EXCERPTED DATA.
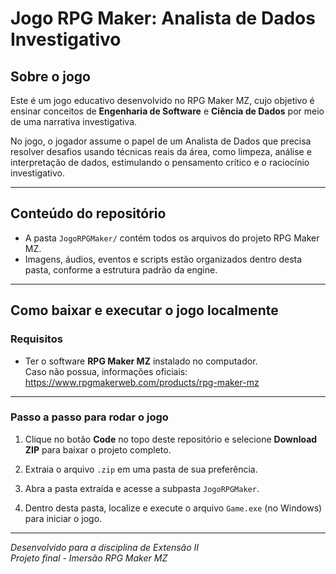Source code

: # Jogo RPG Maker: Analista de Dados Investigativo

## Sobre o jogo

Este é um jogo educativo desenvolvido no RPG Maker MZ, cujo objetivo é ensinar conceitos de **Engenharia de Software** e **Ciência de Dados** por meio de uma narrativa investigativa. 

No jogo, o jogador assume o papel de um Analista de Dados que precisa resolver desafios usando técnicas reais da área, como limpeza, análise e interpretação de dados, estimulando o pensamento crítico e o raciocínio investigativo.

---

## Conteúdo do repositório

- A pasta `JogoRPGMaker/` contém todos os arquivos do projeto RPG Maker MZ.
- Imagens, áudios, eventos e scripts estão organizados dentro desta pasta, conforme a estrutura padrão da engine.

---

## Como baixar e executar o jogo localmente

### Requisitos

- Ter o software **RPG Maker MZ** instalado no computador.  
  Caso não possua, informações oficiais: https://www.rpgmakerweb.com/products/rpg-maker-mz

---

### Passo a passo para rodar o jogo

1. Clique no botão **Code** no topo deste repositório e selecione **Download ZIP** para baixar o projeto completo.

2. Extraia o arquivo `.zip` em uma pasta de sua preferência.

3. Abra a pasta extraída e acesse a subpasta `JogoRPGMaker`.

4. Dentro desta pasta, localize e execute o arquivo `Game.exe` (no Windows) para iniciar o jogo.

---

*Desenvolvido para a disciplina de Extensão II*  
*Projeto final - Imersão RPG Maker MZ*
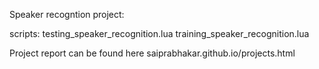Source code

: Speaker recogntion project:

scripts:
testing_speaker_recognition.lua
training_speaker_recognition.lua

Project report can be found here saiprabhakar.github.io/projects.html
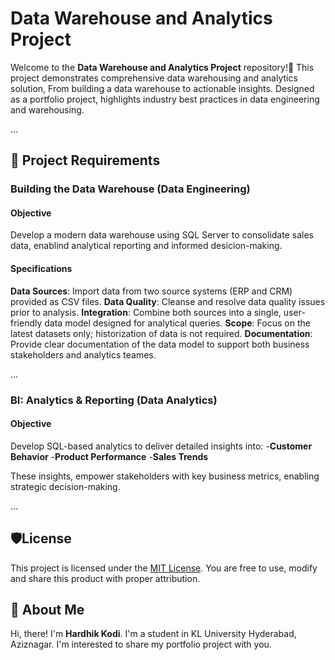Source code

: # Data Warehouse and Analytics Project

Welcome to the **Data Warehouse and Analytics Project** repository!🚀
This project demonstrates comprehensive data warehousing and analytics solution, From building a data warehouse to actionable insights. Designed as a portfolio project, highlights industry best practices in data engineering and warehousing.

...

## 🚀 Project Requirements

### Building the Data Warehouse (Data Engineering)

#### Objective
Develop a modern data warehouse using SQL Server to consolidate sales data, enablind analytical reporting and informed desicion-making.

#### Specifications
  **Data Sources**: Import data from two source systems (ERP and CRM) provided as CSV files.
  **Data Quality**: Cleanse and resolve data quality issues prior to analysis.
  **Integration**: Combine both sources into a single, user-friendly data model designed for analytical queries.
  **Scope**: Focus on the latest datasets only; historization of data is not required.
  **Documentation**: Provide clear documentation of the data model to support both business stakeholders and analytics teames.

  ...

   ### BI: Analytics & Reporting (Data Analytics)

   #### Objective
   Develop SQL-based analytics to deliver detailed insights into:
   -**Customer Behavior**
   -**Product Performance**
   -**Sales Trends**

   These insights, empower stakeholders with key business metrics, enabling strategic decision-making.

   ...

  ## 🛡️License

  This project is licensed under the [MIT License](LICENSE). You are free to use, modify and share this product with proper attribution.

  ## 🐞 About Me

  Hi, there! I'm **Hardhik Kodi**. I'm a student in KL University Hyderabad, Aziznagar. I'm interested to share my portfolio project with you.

ASSIGNED TASK. The result should be every entry, word for word, and no pictures.

SOLVED EXERCISE.
Source code

: # Jogo RPG Maker: Analista de Dados Investigativo

## Sobre o jogo

Este é um jogo educativo desenvolvido no RPG Maker MZ, cujo objetivo é ensinar conceitos de **Engenharia de Software** e **Ciência de Dados** por meio de uma narrativa investigativa. 

No jogo, o jogador assume o papel de um Analista de Dados que precisa resolver desafios usando técnicas reais da área, como limpeza, análise e interpretação de dados, estimulando o pensamento crítico e o raciocínio investigativo.

---

## Conteúdo do repositório

- A pasta `JogoRPGMaker/` contém todos os arquivos do projeto RPG Maker MZ.
- Imagens, áudios, eventos e scripts estão organizados dentro desta pasta, conforme a estrutura padrão da engine.

---

## Como baixar e executar o jogo localmente

### Requisitos

- Ter o software **RPG Maker MZ** instalado no computador.  
  Caso não possua, informações oficiais: https://www.rpgmakerweb.com/products/rpg-maker-mz

---

### Passo a passo para rodar o jogo

1. Clique no botão **Code** no topo deste repositório e selecione **Download ZIP** para baixar o projeto completo.

2. Extraia o arquivo `.zip` em uma pasta de sua preferência.

3. Abra a pasta extraída e acesse a subpasta `JogoRPGMaker`.

4. Dentro desta pasta, localize e execute o arquivo `Game.exe` (no Windows) para iniciar o jogo.

---

*Desenvolvido para a disciplina de Extensão II*  
*Projeto final - Imersão RPG Maker MZ*
Source code

: Speaker recogntion project:

scripts:
testing_speaker_recognition.lua
training_speaker_recognition.lua

Project report can be found here saiprabhakar.github.io/projects.html
Source code

: # Data Warehouse and Analytics Project

Welcome to the **Data Warehouse and Analytics Project** repository!🚀
This project demonstrates comprehensive data warehousing and analytics solution, From building a data warehouse to actionable insights. Designed as a portfolio project, highlights industry best practices in data engineering and warehousing.

...

## 🚀 Project Requirements

### Building the Data Warehouse (Data Engineering)

#### Objective
Develop a modern data warehouse using SQL Server to consolidate sales data, enablind analytical reporting and informed desicion-making.

#### Specifications
  **Data Sources**: Import data from two source systems (ERP and CRM) provided as CSV files.
  **Data Quality**: Cleanse and resolve data quality issues prior to analysis.
  **Integration**: Combine both sources into a single, user-friendly data model designed for analytical queries.
  **Scope**: Focus on the latest datasets only; historization of data is not required.
  **Documentation**: Provide clear documentation of the data model to support both business stakeholders and analytics teames.

  ...

   ### BI: Analytics & Reporting (Data Analytics)

   #### Objective
   Develop SQL-based analytics to deliver detailed insights into:
   -**Customer Behavior**
   -**Product Performance**
   -**Sales Trends**

   These insights, empower stakeholders with key business metrics, enabling strategic decision-making.

   ...

  ## 🛡️License

  This project is licensed under the [MIT License](LICENSE). You are free to use, modify and share this product with proper attribution.

  ## 🐞 About Me

  Hi, there! I'm **Hardhik Kodi**. I'm a student in KL University Hyderabad, Aziznagar. I'm interested to share my portfolio project with you.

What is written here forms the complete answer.